Gary tax business owner agrees to leave business for good
By Teresa Auch Schultz email@example.com March 28, 2013 4:30PM
Updated: May 1, 2013 2:44PM
The owner of a Gary tax preparation business accused of milking the federal government out of at least $35 million, leaving perhaps more than 14,000 clients on the hook for the lost money, has agreed to leave the business forever.
According to an agreement granted Wednesday, John Newlin also agrees to give a list of all his customers from 2008 to 2012 to the federal government so the government can notify them that Newlin and his company, Quick Sam’s Tax Refunds, are barred from filing their income tax returns. His company filed about 14,000 returns in the last three years it operated.

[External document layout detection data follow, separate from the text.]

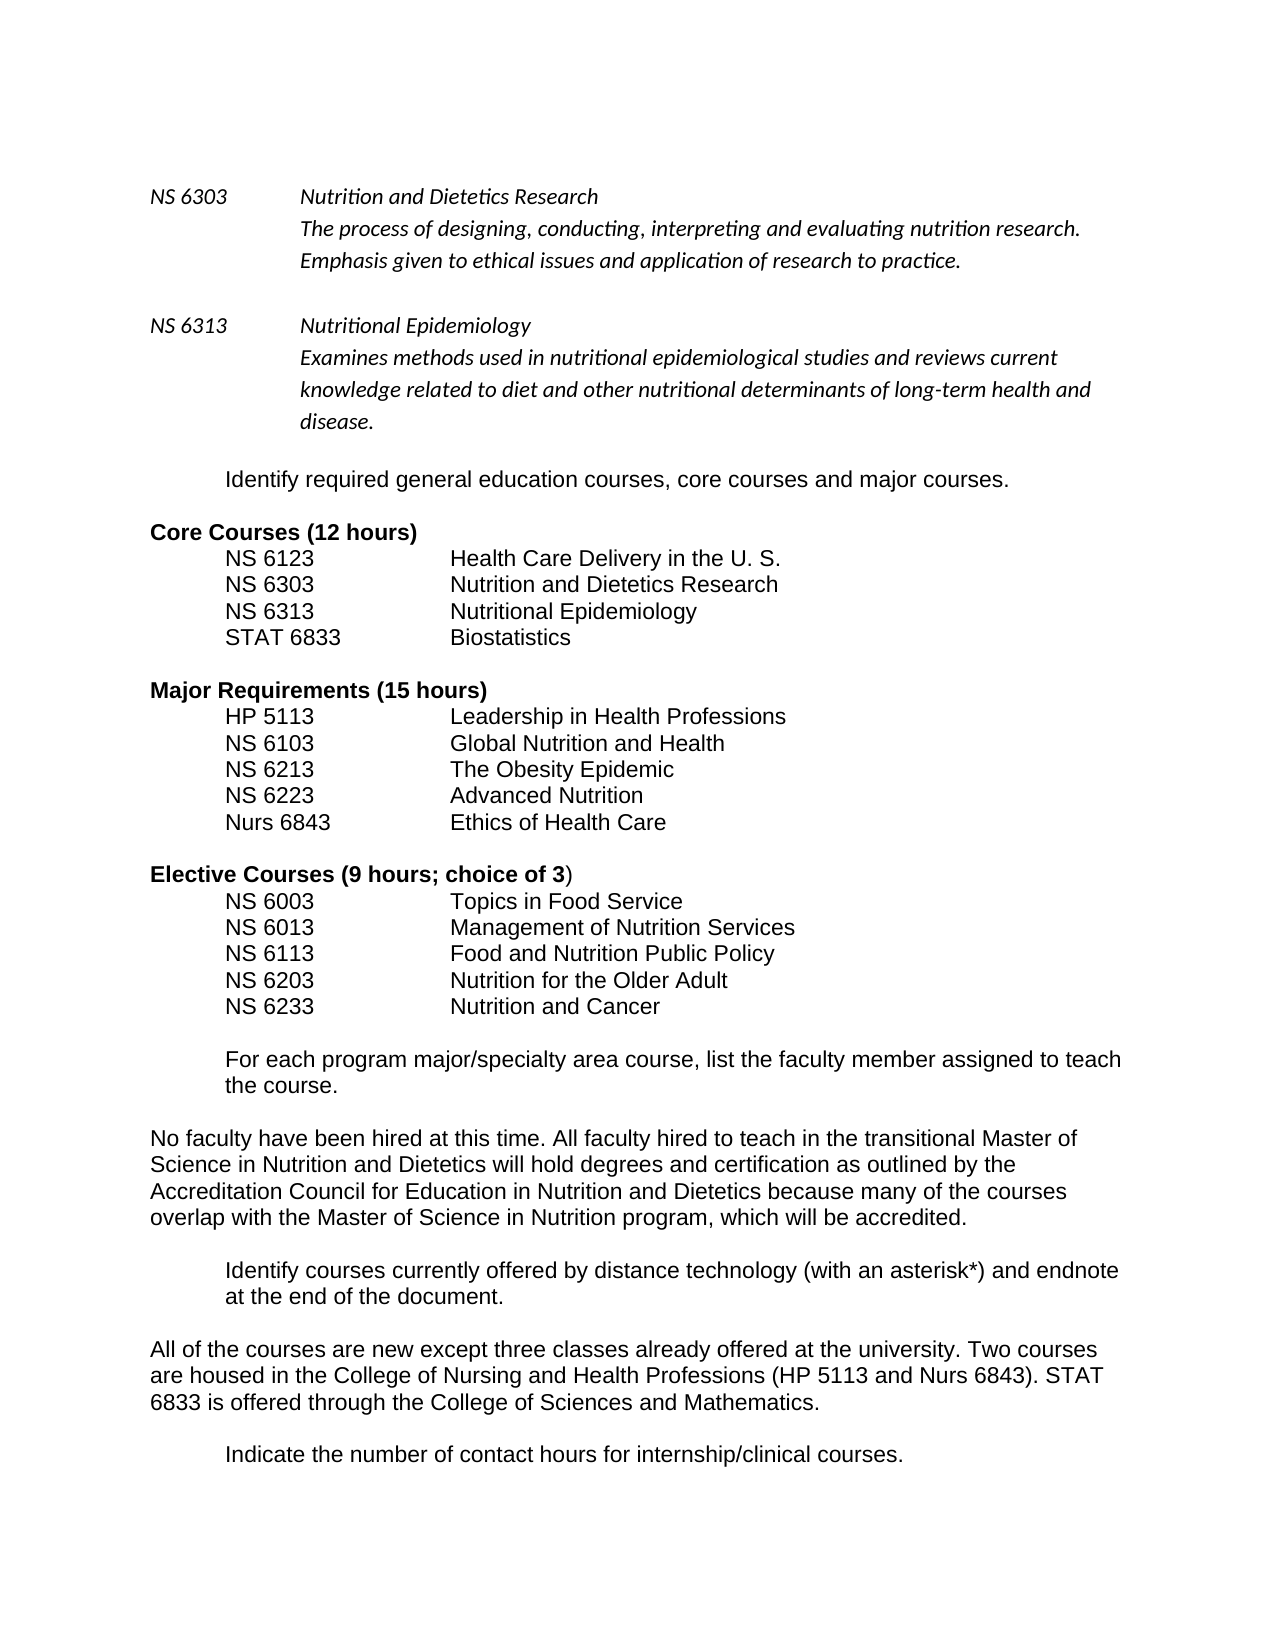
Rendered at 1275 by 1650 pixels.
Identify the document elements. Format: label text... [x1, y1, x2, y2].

text The process of designing, conducting, interpreting and evaluating nutrition research. Emphasis given to ethical issues and application of research to practice. [300, 214, 1125, 274]
text No faculty have been hired at this time. All faculty hired to teach in the transitional Master of [150, 1125, 1125, 1151]
text NS 6223 Advanced Nutrition [225, 782, 1125, 809]
text 6833 is offered through the College of Sciences and Mathematics. [150, 1388, 1125, 1415]
text Major Requirements (15 hours) [150, 677, 1125, 703]
text All of the courses are new except three classes already offered at the university. Two courses [150, 1336, 1125, 1362]
text Science in Nutrition and Dietetics will hold degrees and certification as outlined by the [150, 1151, 1125, 1178]
text NS 6313 Nutritional Epidemiology [150, 311, 1125, 339]
text NS 6103 Global Nutrition and Health [225, 729, 1125, 756]
subtitle Core Courses (12 hours) [150, 519, 1125, 545]
text Identify courses currently offered by distance technology (with an asterisk*) and endnote at the end of the document. [150, 1257, 1125, 1309]
text NS 6213 The Obesity Epidemic [225, 756, 1125, 782]
text NS 6203 Nutrition for the Older Adult [225, 967, 1125, 993]
text HP 5113 Leadership in Health Professions [225, 703, 1125, 729]
text Identify required general education courses, core courses and major courses. [150, 466, 1125, 492]
text NS 6303 Nutrition and Dietetics Research [150, 182, 1125, 210]
text NS 6123 Health Care Delivery in the U. S. [225, 545, 1125, 571]
text NS 6113 Food and Nutrition Public Policy [225, 940, 1125, 967]
text NS 6003 Topics in Food Service [225, 888, 1125, 914]
text overlap with the Master of Science in Nutrition program, which will be accredited. [150, 1204, 1125, 1230]
text For each program major/specialty area course, list the faculty member assigned to teach the course. [150, 1046, 1125, 1098]
text NS 6013 Management of Nutrition Services [225, 914, 1125, 940]
text Examines methods used in nutritional epidemiological studies and reviews current knowledge related to diet and other nutritional determinants of long-term health and disease. [300, 343, 1125, 436]
text Accreditation Council for Education in Nutrition and Dietetics because many of the courses [150, 1178, 1125, 1204]
text Indicate the number of contact hours for internship/clinical courses. [150, 1441, 1125, 1467]
text NS 6303 Nutrition and Dietetics Research [225, 571, 1125, 598]
text STAT 6833 Biostatistics [225, 624, 1125, 651]
text NS 6233 Nutrition and Cancer [225, 993, 1125, 1019]
text Elective Courses (9 hours; choice of 3) [150, 861, 1125, 888]
text Nurs 6843 Ethics of Health Care [225, 809, 1125, 835]
text are housed in the College of Nursing and Health Professions (HP 5113 and Nurs 6843). STAT [150, 1362, 1125, 1388]
text NS 6313 Nutritional Epidemiology [225, 598, 1125, 624]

The government sued Newlin a year in the U.S. District Court in Hammond, claiming that he and his employees took bogus credits on their clients’ returns. Of a group of 146 income tax returns Quick Sam’s prepared, 94 percent of them were fraudulent.
Newlin had his employees ask leading questions of the clients, such as asking if the client had ever gone to school, giving them a deduction for that. In certain cases, employees told clients that if the client didn’t have any children, the employee had one and the employee could sell the child’s deduction to the client.
Quick Sam’s took so many deductions from one client, the client owes the IRS more than $21,000.
It did not appear the client knew what Quick Sam’s was doing was wrong.
Federal officials claimed Newlin continued his fraud even when he knew he was being investigated. Court records estimate the loss to the IRS at as much as $35 million.
At least four of his former employees have pleaded guilty to federal criminal charges in connection to the case. Newlin has not been charged with any criminal counts, but the injunction agreement says the government may still bring charges.